6. Il résulte de ce qui précède que le ministre de l'agriculture et de la souveraineté alimentaire est fondé à soutenir que c'est à tort que, par le jugement attaqué, le tribunal administratif de Bastia a annulé pour erreur de fait l'arrêté du 17 avril 2019 et la décision du 18 avril 2019.
7. Il appartient à la cour, saisie de l'ensemble du litige par la voie de l'effet dévolutif de l'appel, d'examiner les autres moyens soulevés par Mme F... née E... à l'encontre des décisions contestées.
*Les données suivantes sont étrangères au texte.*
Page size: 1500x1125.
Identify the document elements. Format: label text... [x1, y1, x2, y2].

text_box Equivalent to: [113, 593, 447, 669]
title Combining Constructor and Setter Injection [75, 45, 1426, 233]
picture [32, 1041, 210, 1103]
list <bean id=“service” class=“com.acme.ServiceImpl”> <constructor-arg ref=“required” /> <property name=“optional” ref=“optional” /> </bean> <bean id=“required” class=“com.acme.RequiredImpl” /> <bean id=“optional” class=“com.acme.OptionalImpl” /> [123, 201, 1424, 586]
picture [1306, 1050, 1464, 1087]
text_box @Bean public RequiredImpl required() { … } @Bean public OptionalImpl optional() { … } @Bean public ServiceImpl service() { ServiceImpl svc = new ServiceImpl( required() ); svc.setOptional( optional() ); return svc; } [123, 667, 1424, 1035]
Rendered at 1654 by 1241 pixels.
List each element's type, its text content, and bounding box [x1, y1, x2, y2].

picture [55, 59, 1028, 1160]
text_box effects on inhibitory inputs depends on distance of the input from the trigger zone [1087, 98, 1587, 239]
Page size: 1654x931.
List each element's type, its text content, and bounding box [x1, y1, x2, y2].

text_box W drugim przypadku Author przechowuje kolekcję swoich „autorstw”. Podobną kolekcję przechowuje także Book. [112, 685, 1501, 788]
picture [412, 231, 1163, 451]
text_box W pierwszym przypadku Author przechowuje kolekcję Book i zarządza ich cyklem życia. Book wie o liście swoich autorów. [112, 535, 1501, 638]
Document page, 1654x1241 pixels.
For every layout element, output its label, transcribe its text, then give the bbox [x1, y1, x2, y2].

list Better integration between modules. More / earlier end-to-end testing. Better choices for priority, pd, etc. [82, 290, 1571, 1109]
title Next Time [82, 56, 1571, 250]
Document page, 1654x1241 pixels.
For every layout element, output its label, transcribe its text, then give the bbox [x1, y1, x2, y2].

En ce qui concerne la compétence du signataire des décisions contestées :
8. Par un arrêté du 27 février 2019, régulièrement publié au recueil des actes administratifs de l'Etat en Haute-Corse le 28 février 2019 et accessible en ligne tant au juge qu'aux parties, M. B... G..., directeur départemental de la cohésion sociale et de la protection des populations de la Haute-Corse, a reçu délégation du préfet de la Haute-Corse à l'effet de signer " les décisions et contrôles relatifs à l'organisation et l'identification des animaux d'espèce bovine (...) " et " tout acte relatif aux mesures applicables aux maladies réputées contagieuses ". Par suite, et alors même que l'arrêté portant délégation de signature à M. G... produit par le préfet en défense est postérieur aux décisions contestées et viserait un article inexistant du code rural et de la pêche maritime, le moyen tiré du défaut de compétence du signataire doit être écarté.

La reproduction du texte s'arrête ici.